→ Problem requirements
This exercise asks for the records to be retyped exactly as they read.

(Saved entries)
---

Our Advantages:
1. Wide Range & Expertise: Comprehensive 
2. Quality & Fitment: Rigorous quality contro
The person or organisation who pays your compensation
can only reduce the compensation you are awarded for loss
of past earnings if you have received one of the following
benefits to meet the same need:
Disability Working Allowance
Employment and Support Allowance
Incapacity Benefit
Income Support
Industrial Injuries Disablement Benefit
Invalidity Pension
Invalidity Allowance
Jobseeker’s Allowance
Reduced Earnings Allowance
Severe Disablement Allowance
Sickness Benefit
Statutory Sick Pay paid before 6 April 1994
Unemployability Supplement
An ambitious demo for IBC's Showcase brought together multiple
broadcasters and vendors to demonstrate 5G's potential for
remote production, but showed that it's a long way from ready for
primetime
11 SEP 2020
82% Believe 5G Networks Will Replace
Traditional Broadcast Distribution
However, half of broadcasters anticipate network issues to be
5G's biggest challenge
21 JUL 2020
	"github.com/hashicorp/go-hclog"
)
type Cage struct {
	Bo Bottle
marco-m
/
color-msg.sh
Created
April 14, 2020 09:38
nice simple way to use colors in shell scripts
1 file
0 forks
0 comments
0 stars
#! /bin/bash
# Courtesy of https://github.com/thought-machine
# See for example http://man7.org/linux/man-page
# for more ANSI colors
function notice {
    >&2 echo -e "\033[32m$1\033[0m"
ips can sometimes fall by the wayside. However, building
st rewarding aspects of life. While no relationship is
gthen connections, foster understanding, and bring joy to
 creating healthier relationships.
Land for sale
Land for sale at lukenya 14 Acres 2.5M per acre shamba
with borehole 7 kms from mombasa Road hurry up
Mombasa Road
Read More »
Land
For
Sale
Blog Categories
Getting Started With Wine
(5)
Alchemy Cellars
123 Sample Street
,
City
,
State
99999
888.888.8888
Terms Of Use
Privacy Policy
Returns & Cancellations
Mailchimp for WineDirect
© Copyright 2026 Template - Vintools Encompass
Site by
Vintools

---

→ Completed exercise
Our Advantages:
1. Wide Range & Expertise: Comprehensive 
2. Quality & Fitment: Rigorous quality contro
The person or organisation who pays your compensation
can only reduce the compensation you are awarded for loss
of past earnings if you have received one of the following
benefits to meet the same need:
Disability Working Allowance
Employment and Support Allowance
Incapacity Benefit
Income Support
Industrial Injuries Disablement Benefit
Invalidity Pension
Invalidity Allowance
Jobseeker’s Allowance
Reduced Earnings Allowance
Severe Disablement Allowance
Sickness Benefit
Statutory Sick Pay paid before 6 April 1994
Unemployability Supplement
An ambitious demo for IBC's Showcase brought together multiple
broadcasters and vendors to demonstrate 5G's potential for
remote production, but showed that it's a long way from ready for
primetime
11 SEP 2020
82% Believe 5G Networks Will Replace
Traditional Broadcast Distribution
However, half of broadcasters anticipate network issues to be
5G's biggest challenge
21 JUL 2020
	"github.com/hashicorp/go-hclog"
)
type Cage struct {
	Bo Bottle
marco-m
/
color-msg.sh
Created
April 14, 2020 09:38
nice simple way to use colors in shell scripts
1 file
0 forks
0 comments
0 stars
#! /bin/bash
# Courtesy of https://github.com/thought-machine
# See for example http://man7.org/linux/man-page
# for more ANSI colors
function notice {
    >&2 echo -e "\033[32m$1\033[0m"
ips can sometimes fall by the wayside. However, building
st rewarding aspects of life. While no relationship is
gthen connections, foster understanding, and bring joy to
 creating healthier relationships.
Land for sale
Land for sale at lukenya 14 Acres 2.5M per acre shamba
with borehole 7 kms from mombasa Road hurry up
Mombasa Road
Read More »
Land
For
Sale
Blog Categories
Getting Started With Wine
(5)
Alchemy Cellars
123 Sample Street
,
City
,
State
99999
888.888.8888
Terms Of Use
Privacy Policy
Returns & Cancellations
Mailchimp for WineDirect
© Copyright 2026 Template - Vintools Encompass
Site by
Vintools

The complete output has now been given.